The result is a lack of flexibility for workers who require it most. Being part-time workers, they often need to take second jobs. It also stands in marked contrast with the flexibility Amazon enjoys when it comes to scheduling workers. Amazon carefully modulates its workforce according to the amount of goods that need to be processed, and it often sends employees home early when work is slow. “What the company wants is flexibility on their end, but there’s less flexibility on the workers end,” says Kaoosji.
Adding further inflexibility, the time-off system deducts a full hour if workers arrive more than five minutes late. Consequently, two workers say, managers encourage workers to use their California-mandated paid sick leave, which can be deducted in shorter increments, to cover lateness, reserving their unpaid time off in case they become actually sick later.
Amazon’s use of part-time work is poised to grow as it pursues next-day delivery. While the enormous fulfillment centers where goods are stored are staffed by full-time workers, the smaller warehouses where goods are sorted into routes for delivery, like the Sacramento center, are overwhelmingly staffed by part-time workers. “As they build out last mile infrastructure, it’s predominantly part-time work,” says Spencer Cox, an economic geography PhD candidate who worked in an Amazon fulfillment center. He estimates that about one-third of Amazon’s fulfillment workers are part-time.

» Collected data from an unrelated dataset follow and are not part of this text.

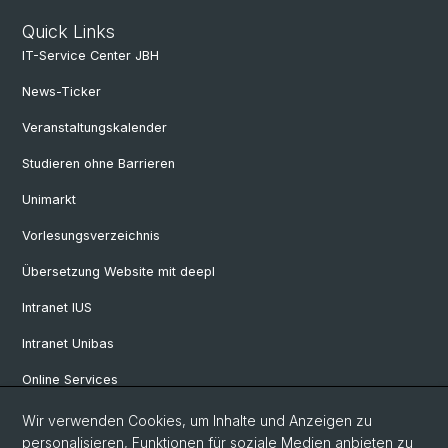
Quick Links
IT-Service Center JBH
News-Ticker
Veranstaltungskalender
Studieren ohne Barrieren
Unimarkt
Vorlesungsverzeichnis
Übersetzung Website mit deepl
Intranet IUS
Intranet Unibas
Online Services
Wir verwenden Cookies, um Inhalte und Anzeigen zu
Social Media
personalisieren, Funktionen für soziale Medien anbieten zu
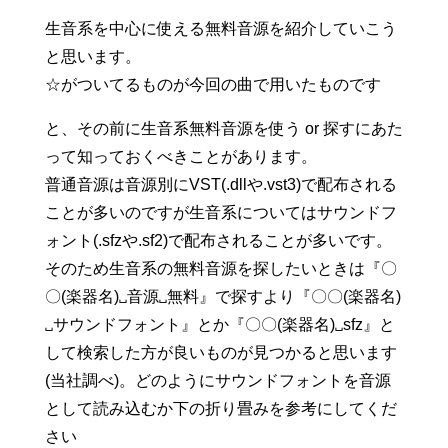
生音系を中心に使える無料音源を紹介していこう
と思います。
☆がついてるものが今回の曲で用いたものです
と、その前に生音系無料音源を使う or 探すにあた
って知っておくべきことがあります。
普通音源は音源別にVST(.dllや.vst3)で配布される
ことが多いのですが生音系についてはサウンドフ
ォント(.sfzや.sf2)で配布されることが多いです。
そのため生音系の無料音源を探したいときは『〇
〇(楽器名)␣音源␣無料』で探すより『〇〇(楽器名)
␣サウンドフォント』とか『〇〇(楽器名)␣sfz』と
して検索した方が良いものが見つかると思います
(当社調べ)。どのようにサウンドフォントを音源
として読み込むか下の折り畳みを参考にしてくだ
さい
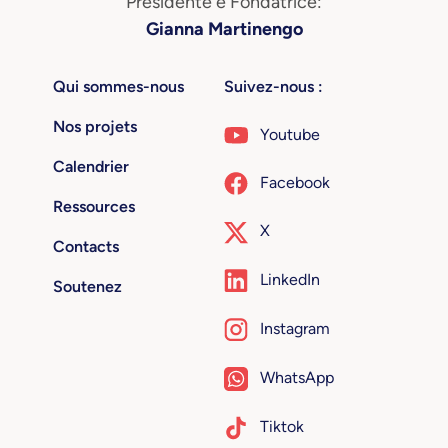
Presidente e Fondatrice:
Gianna Martinengo
Qui sommes-nous
Suivez-nous :
Nos projets
Youtube
Calendrier
Facebook
Ressources
X
Contacts
LinkedIn
Soutenez
Instagram
WhatsApp
Tiktok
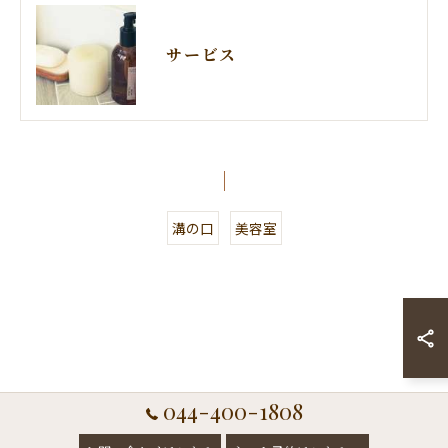
サービス
溝の口
美容室
044-400-1808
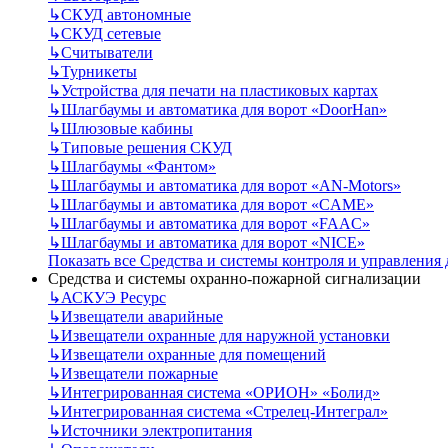
↳
СКУД автономные
↳
СКУД сетевые
↳
Считыватели
↳
Турникеты
↳
Устройства для печати на пластиковых картах
↳
Шлагбаумы и автоматика для ворот «DoorHan»
↳
Шлюзовые кабины
↳
Типовые решения СКУД
↳
Шлагбаумы «Фантом»
↳
Шлагбаумы и автоматика для ворот «AN-Motors»
↳
Шлагбаумы и автоматика для ворот «CAME»
↳
Шлагбаумы и автоматика для ворот «FAAC»
↳
Шлагбаумы и автоматика для ворот «NICE»
Показать все Средства и системы контроля и управления
Средства и системы охранно-пожарной сигнализации
↳
АСКУЭ Ресурс
↳
Извещатели аварийные
↳
Извещатели охранные для наружной установки
↳
Извещатели охранные для помещений
↳
Извещатели пожарные
↳
Интегрированная система «ОРИОН» «Болид»
↳
Интегрированная система «Стрелец-Интеграл»
↳
Источники электропитания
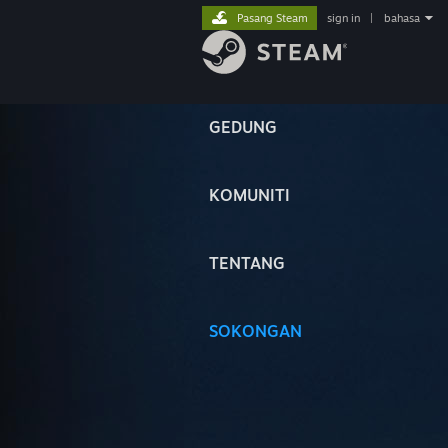
Pasang Steam
sign in
|
bahasa
GEDUNG
KOMUNITI
TENTANG
SOKONGAN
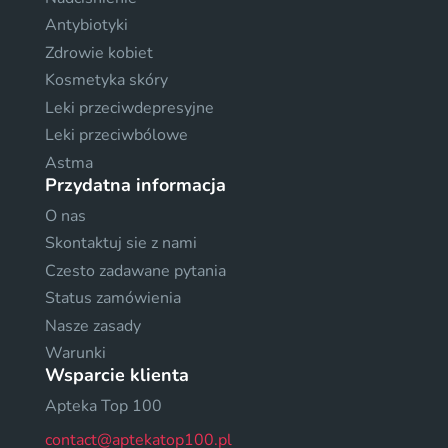
Antybiotyki
Zdrowie kobiet
Kosmetyka skóry
Leki przeciwdepresyjne
Leki przeciwbólowe
Astma
Przydatna informacja
O nas
Skontaktuj sie z nami
Czesto zadawane pytania
Status zamówienia
Nasze zasady
Warunki
Wsparcie klienta
Apteka Top 100
contact@aptekatop100.pl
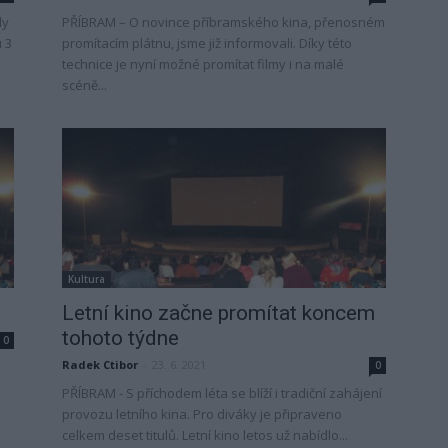
ly
PŘÍBRAM – O novince příbramského kina, přenosném
 3
promítacím plátnu, jsme již informovali. Díky této
technice je nyní možné promítat filmy i na malé
scéně...
Kultura
Letní kino začne promítat koncem
tohoto týdne
0
Radek Ctibor
-
23. 6. 2021
0
PŘÍBRAM - S příchodem léta se blíží i tradiční zahájení
provozu letního kina. Pro diváky je připraveno
celkem deset titulů. Letní kino letos už nabídlo...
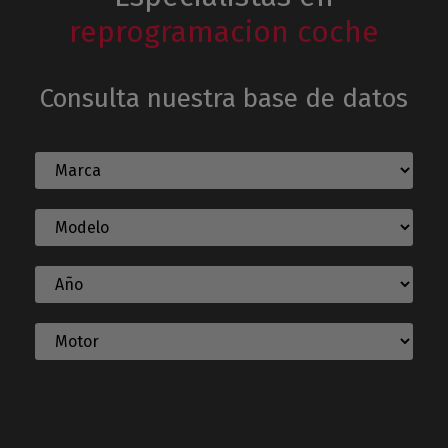
reprogramacion coche
Consulta nuestra base de datos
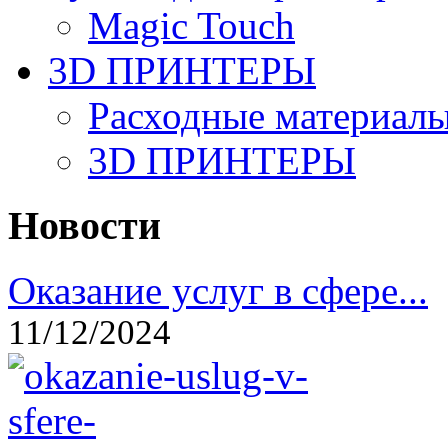
Magic Touch
3D ПРИНТЕРЫ
Расходные материалы
3D ПРИНТЕРЫ
Новости
Оказание услуг в сфере...
11/12/2024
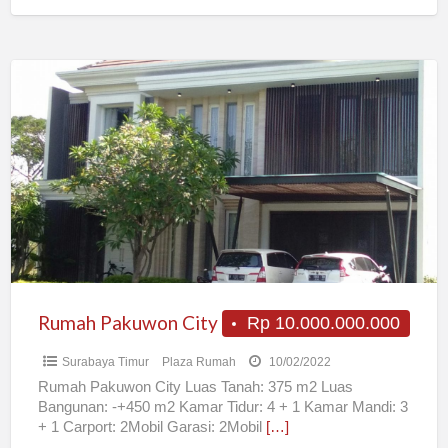
Rumah
Pakuwon
City
Rumah Pakuwon City
Rp 10.000.000.000
Surabaya Timur
Plaza Rumah
10/02/2022
Rumah Pakuwon City Luas Tanah: 375 m2 Luas
Bangunan: -+450 m2 Kamar Tidur: 4 + 1 Kamar Mandi: 3
+ 1 Carport: 2Mobil Garasi: 2Mobil
[…]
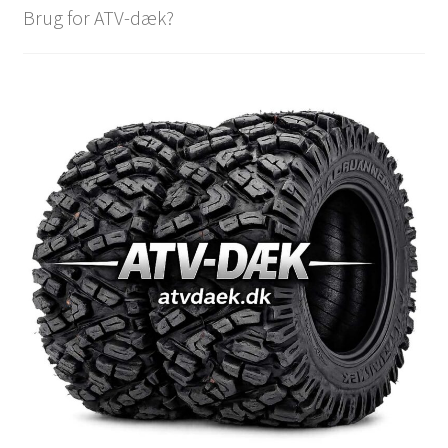
Brug for ATV-dæk?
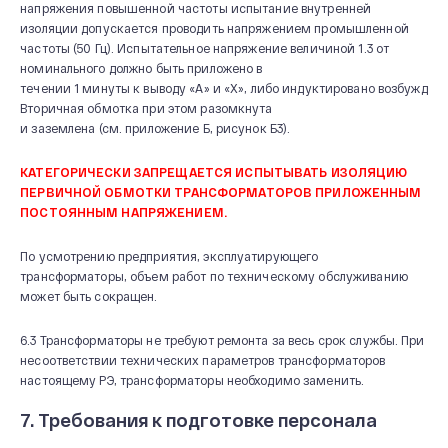
напряжения повышенной частоты испытание внутренней
изоляции допускается проводить напряжением промышленной
частоты (50 Гц). Испытательное напряжение величиной 1.3 от
номинального должно быть приложено в
течении 1 минуты к выводу «А» и «Х», либо индуктировано возбужде
Вторичная обмотка при этом разомкнута
и заземлена (см. приложение Б, рисунок Б3).
КАТЕГОРИЧЕСКИ ЗАПРЕЩАЕТСЯ ИСПЫТЫВАТЬ ИЗОЛЯЦИЮ
ПЕРВИЧНОЙ ОБМОТКИ ТРАНСФОРМАТОРОВ ПРИЛОЖЕННЫМ
ПОСТОЯННЫМ НАПРЯЖЕНИЕМ.
По усмотрению предприятия, эксплуатирующего
трансформаторы, объем работ по техническому обслуживанию
может быть сокращен.
6.3 Трансформаторы не требуют ремонта за весь срок службы. При
несоответствии технических параметров трансформаторов
настоящему РЭ, трансформаторы необходимо заменить.
7. Требования к подготовке персонала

Amazon is also bringing its policies governing part-time workers in other parts of the company into line with those of warehouse employees. Earlier this month, Business Insider reported that Amazon is cutting health benefits to part-time Whole Foods workers.

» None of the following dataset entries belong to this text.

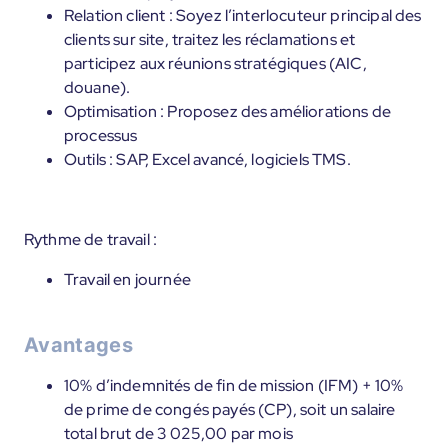
Relation client : Soyez l’interlocuteur principal des
clients sur site, traitez les réclamations et
participez aux réunions stratégiques (AIC,
douane).
Optimisation : Proposez des améliorations de
processus
Outils : SAP, Excel avancé, logiciels TMS.
Rythme de travail :
Travail en journée
Avantages
10% d’indemnités de fin de mission (IFM) + 10%
de prime de congés payés (CP), soit un salaire
total brut de 3 025,00 par mois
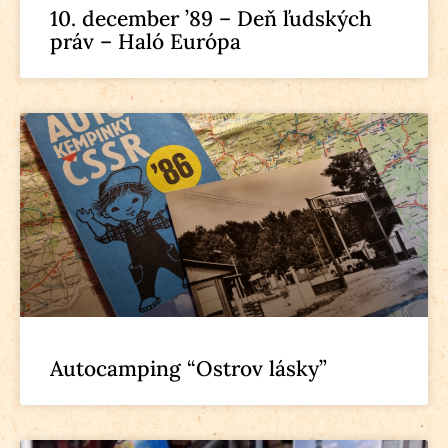
10. december ’89 – Deň ľudských
práv – Haló Európa
Autocamping “Ostrov lásky”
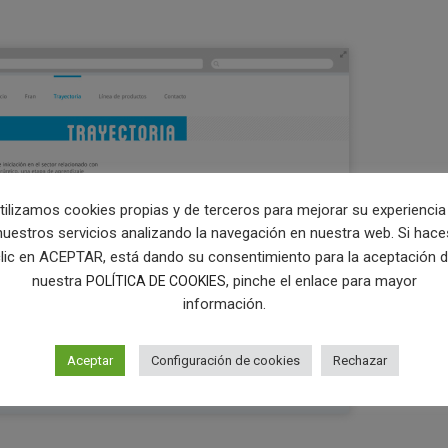
tilizamos cookies propias y de terceros para mejorar su experiencia
nuestros servicios analizando la navegación en nuestra web. Si hace
lic en ACEPTAR, está dando su consentimiento para la aceptación 
nuestra
, pinche el enlace para mayor
POLÍTICA DE COOKIES
información.
Aceptar
Configuración de cookies
Rechazar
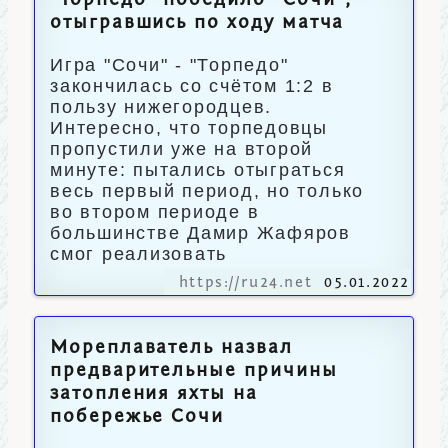
"Торпедо" победило "Сочи",
отыгравшись по ходу матча
Игра "Сочи" - "Торпедо"
закончилась со счётом 1:2 в
пользу нижегородцев.
Интересно, что торпедовцы
пропустили уже на второй
минуте: пытались отыграться
весь первый период, но только
во втором периоде в
большинстве Дамир Жафяров
смог реализовать
https://ru24.net
05.01.2022
Мореплаватель назвал
предварительные причины
затопления яхты на
побережье Сочи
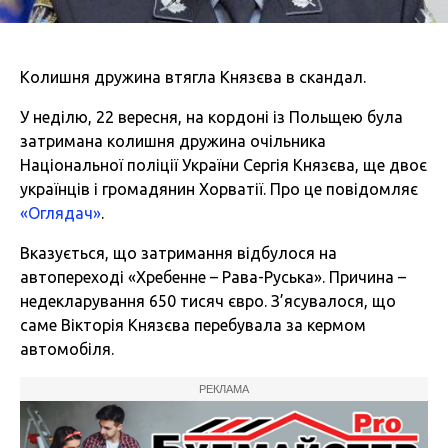
Колишня дружина втягла Князєва в скандал.
У неділю, 22 вересня, на кордоні із Польщею була
затримана колишня дружина очільника
Національної поліції України Сергія Князєва, ще двоє
українців і громадянин Хорватії. Про це повідомляє
«Оглядач»
.
Вказується, що затримання відбулося на
автопереході «Хребенне – Рава-Руська». Причина –
недекларування 650 тисяч євро. З’ясувалося, що
саме Вікторія Князєва перебувала за кермом
автомобіля.
РЕКЛАМА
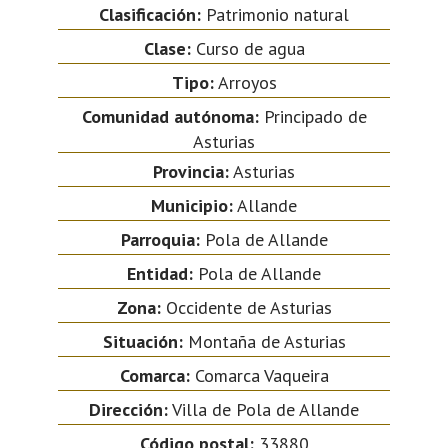
Clasificación:
Patrimonio natural
Clase:
Curso de agua
Tipo:
Arroyos
Comunidad autónoma:
Principado de
Asturias
Provincia:
Asturias
Municipio:
Allande
Parroquia:
Pola de Allande
Entidad:
Pola de Allande
Zona:
Occidente de Asturias
Situación:
Montaña de Asturias
Comarca:
Comarca Vaqueira
Dirección:
Villa de Pola de Allande
Código postal:
33880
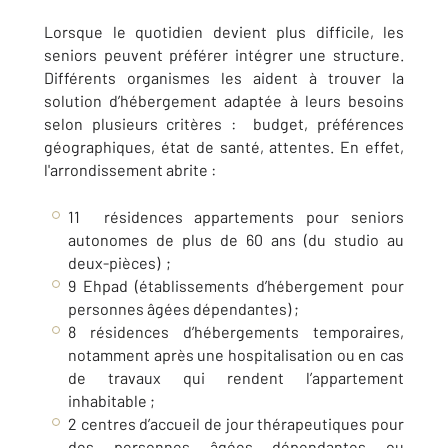
Lorsque le quotidien devient plus difficile, les
seniors peuvent préférer intégrer une structure.
Différents organismes les aident à trouver la
solution d’hébergement adaptée à leurs besoins
selon plusieurs critères : budget, préférences
géographiques, état de santé, attentes. En effet,
l'arrondissement abrite :
11 résidences appartements pour seniors
autonomes de plus de 60 ans (du studio au
deux-pièces) ;
9 Ehpad (établissements d’hébergement pour
personnes âgées dépendantes) ;
8 résidences d’hébergements temporaires,
notamment après une hospitalisation ou en cas
de travaux qui rendent l’appartement
inhabitable ;
2 centres d’accueil de jour thérapeutiques pour
des personnes âgées dépendantes ou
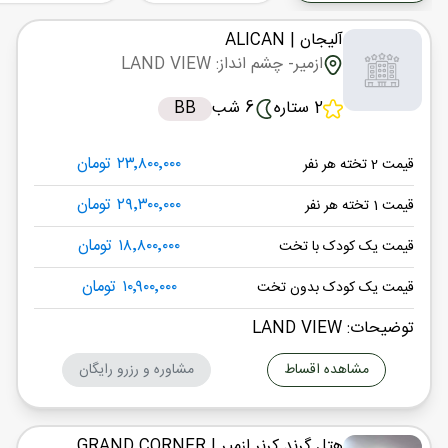
هوایی
(Economy)
ایران ایرتور
نوع سفر :
ایرلاین :
22:45
آلیجان
| ALICAN
03:30
ساعت حرکت :
مدت سفر :
ازمیر
- چشم انداز: LAND VIEW
ازمیر ,
عدنان مندرس ADB
2 ستاره
6 شب
BB
پایان سفر
تهران ,
فرودگاه بین‌المللی امام خمینی IKA
۲۳٬۸۰۰٬۰۰۰ تومان
قیمت 2 تخته هر نفر
هوایی
(Economy)
ایران ایرتور
نوع سفر :
ایرلاین :
03:30
03:00
۲۹٬۳۰۰٬۰۰۰ تومان
ساعت حرکت :
مدت سفر :
قیمت 1 تخته هر نفر
۱۸٬۸۰۰٬۰۰۰ تومان
قیمت یک کودک با تخت
۱۰٬۹۰۰٬۰۰۰ تومان
قیمت یک کودک بدون تخت
توضیحات: LAND VIEW
مشاهده اقساط
مشاوره و رزرو رایگان
هتل گرند کرنر ازمیر
| GRAND CORNER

Workers at the Sacramento warehouse had already been organizing around other issues before Sandra was fired. In December, workers signed a letter demanding the reversal of changes to the layout of the facility that they said was causing injuries. Later, a group submitted letters to an employee bulletin board requesting a more lenient break schedule and other changes. The push for paid time off is the largest action so far. The petition garnered 78 signatures in nine days.
The Sacramento petition is the latest in a string of labor actions at Amazon. Workers in Amazon’s fulfillment center outside of Minneapolis have been particularly active, protesting the increasing pace of work and lack of sufficient breaks. The workers in Sacramento were watching their strike on Prime Day. “It was kind of a motivator,” the employee says. “If they can do it, why can’t we?”
Just after midnight on September 30th, as the workers started their lunch break, they gathered in the break room and approached the manager with the petition, explaining their demands. An employee who attended said the manager seemed confused but agreed to pass the petition on. “They know that we will get fired if we go in the negative or have zero UPT left. But I think the fact that fellow associates really cared about the fact that this woman got fired for one single hour of UPT in the negative when she had a funeral to attend, I feel like he was surprised that everybody that signed it bothered to sign it,” the employee says.
The group recently conducted a survey of 70 workers at the warehouse to get a sense of their desires. An overwhelming 90 percent said they wanted the option of full-time work. The employee who attended the petition submission says Amazon has given them the “runaround” when they’ve pushed for changes in the past, but they’re cautiously optimistic that their demands will have more force as the group grows.
“There are quite a few things I think a lot of us wish would change or would improve,” the employee says. “It’s something that would be great if we could accomplish by banding together.”